* Tasks to perform *
**A.** Check each statement against the Soft Power article and answer yes or no, quoting the words from the article that decide it: (i) Silverman has collaborated with Hwang five times; (ii) Pinkleton studied choreography at New York University; (iii) Tesori is an Artistic Associate of the Encores! Off-Center series.
**B.** Resume the Soft Power article after its last sentence.

* Excerpted text *
Photo by Joan Marcus.

To say that the creative team behind the World premiere of Soft Power—onstage at the Ahmanson Theatre May 3 – June 10, 2018—admires and respects one another is an understatement. It might be more suitable to say that Soft Power playwright and lyricist David Henry Hwang, composer Jeanine Tesori, director Leigh Silverman, and choreographer Sam Pinkleton all share the same creative tenacity.

If you’re going to stand in the trenches, these are the people you’re going to want to be with, Silverman—who made waves in 2006 as one of the youngest women to make her Broadway directorial debut—said of her colleagues. They’re interested in a rigorous process—and that’s what I’m interested in. I think we all feel like we’re here for a reason.

Silverman is no stranger to Hwang, Tesori, or Pinkleton. She has collaborated with Hwang five times on projects such as Yellow Face (2007) and Chinglish (2011). She also directed the revival of Tesori’s Violet (2013)—for which she was nominated for a Tony Award® for Best Direction. Last year, Silverman directed the Off-Broadway musical Really Rosie as part of New York City Center’s Encores! Off-Center series—of which Pinkleton is an Artistic Associate and Tesori is the Co-Artistic Director.

But what brought these four all together in the city of Los Angeles was Hwang’s ideas about soft power and China's growing influence on America.

The ambition of David’s idea and the way David is looking at the world and using familiar forms to interrogate the moment we’re in right now is totally dazzling and irresistible, Pinkleton said. It was an opportunity for me to do some things I’ve never done and have been really terrified to do with collaborators whom I trust the most.

Hailing from an untamed corner of the American South, better known as Hopewell, Virginia, Pinkleton studied directing at New York University but was often asked to create movements for other people’s projects due to his passion and willingness to jump off of high things. Since then, he has choreographed the 2016 Broadway production of Natasha, Pierre & The Great Comet of 1812—which earned him a Tony Award nomination—as well as the 2017 productions of Amélie (which had a pre-Broadway run at the Ahmanson) and Significant Other. Aside from Broadway, Pinkleton also prides himself in creating movement for concerts, music videos, unexpected public events, and rodeos. While Soft Power certainly falls within his diverse repertoire of work, the play’s ambitious thematic and narrative scope challenged Pinkleton to reimagine his understanding of American dance.

The choreography in Soft Power, a musical that we believe is happening 100 years in the future, looks back on 2016 in America, Pinkleton said. The most exciting thing about it is this idea of reverse appropriation. What does it mean to look at America and ask, ‘What’s American? What are American things? What are American dances?’

Tesori—the most lauded female composer in history—also felt challenged by the scope of the show. I’ve learned that with working with great playwrights like David, Tesori explained, you are never going to come out of that process without growth, without stretching yourself. You have to stretch when you work with other great artists who know something about dramatic writing much more than I know.

* Raw data *
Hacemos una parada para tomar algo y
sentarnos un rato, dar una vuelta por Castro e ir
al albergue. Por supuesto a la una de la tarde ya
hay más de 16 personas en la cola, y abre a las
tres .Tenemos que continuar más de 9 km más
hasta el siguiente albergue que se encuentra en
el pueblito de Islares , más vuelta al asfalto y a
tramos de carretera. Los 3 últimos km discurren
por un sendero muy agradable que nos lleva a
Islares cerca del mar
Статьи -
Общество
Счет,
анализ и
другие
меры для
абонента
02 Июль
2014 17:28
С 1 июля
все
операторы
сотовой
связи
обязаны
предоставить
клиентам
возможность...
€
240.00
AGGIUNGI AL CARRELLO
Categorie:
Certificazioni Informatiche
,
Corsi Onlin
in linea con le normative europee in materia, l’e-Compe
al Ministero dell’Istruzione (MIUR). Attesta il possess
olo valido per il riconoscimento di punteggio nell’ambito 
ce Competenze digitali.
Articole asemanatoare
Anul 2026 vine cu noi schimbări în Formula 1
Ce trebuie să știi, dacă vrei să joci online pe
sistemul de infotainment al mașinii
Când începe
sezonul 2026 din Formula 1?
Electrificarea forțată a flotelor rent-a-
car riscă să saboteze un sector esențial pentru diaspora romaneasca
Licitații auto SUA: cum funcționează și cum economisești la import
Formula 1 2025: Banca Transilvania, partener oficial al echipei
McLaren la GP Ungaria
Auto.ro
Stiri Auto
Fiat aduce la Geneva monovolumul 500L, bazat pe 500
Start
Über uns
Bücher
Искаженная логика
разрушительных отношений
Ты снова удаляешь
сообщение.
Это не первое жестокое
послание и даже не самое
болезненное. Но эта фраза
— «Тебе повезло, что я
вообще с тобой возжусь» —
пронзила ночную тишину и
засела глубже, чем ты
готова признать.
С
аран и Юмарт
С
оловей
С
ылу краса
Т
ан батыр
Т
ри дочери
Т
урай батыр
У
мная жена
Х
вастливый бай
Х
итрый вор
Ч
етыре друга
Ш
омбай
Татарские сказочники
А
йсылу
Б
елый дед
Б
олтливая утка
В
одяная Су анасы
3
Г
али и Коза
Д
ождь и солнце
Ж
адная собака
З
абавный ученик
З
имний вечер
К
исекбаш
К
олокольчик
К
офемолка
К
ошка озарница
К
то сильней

* Responses for each task *
**A.**
(i) Yes: "She has collaborated with Hwang five times on projects such as Yellow Face (2007) and Chinglish (2011)."
(ii) No: "Pinkleton studied directing at New York University."
(iii) No: "of which Pinkleton is an Artistic Associate and Tesori is the Co-Artistic Director."

**B.**
As the only female composer with five Tony Award nominations (and one win with Lisa Kron in 2015 for Fun Home), Tesori has constantly stretched her abilities to create new musical experiences. In Thoroughly Modern Millie (2002), she composed a jazzy musical set in the 1920s. In Caroline, or Change (2004), she partnered with Tony Kushner to create a soundscape that intertwines blues, spirituals, classical music, and folk music. And in Shrek The Musical (2008), she surrounds a giant green ogre with toe-tapping pop music.

Why did she bring her talents to this particular project? When I got to a certain point, I thought, I am no longer going to write anything that doesn’t reveal something about myself, the state of the world, or add to the repertoire of musical theatre, Tesori said. Yet she did have some initial hesitations in stepping into the cultural themes of the show. I didn’t know my way in as a non-Asian writer, she said. It was like, ‘Where is my place visiting this culture?’ Then I found it, and I understood it. I think it takes sort of a big dose of humility to let someone else lead the narrative.

Leading that narrative is Hwang himself, a Tony Award winner and three-time Pulitzer Prize finalist whose previous works have also dealt with East-West relations. M. Butterfly—about an affair between a French diplomat and a Chinese opera singer—earned him the 1988 Tony Award for Best Play and established him as one of America’s most exciting playwrights. Hwang went on to revise the book of Flower Drum Song, which made its way to Broadway in 2002; premiere the semi-autobiographical story about racial miscasting, Yellow Face, in 2007 at the Mark Taper Forum; and write a comedy about an American businessman lost in translation, Chinglish, in 2011.

In a conversation with Michael Ritchie, Hwang confessed it was his dream to work with Tesori on Soft Power: She’s a fantastic composer of course, but she’s also a scholar of musical theatre. She understands the form so well. He leaned on Tesori’s knowledge and strengths for music that really appropriates the American musical form, and noted that Jeanine set out to write her most beautiful score, and I think she has.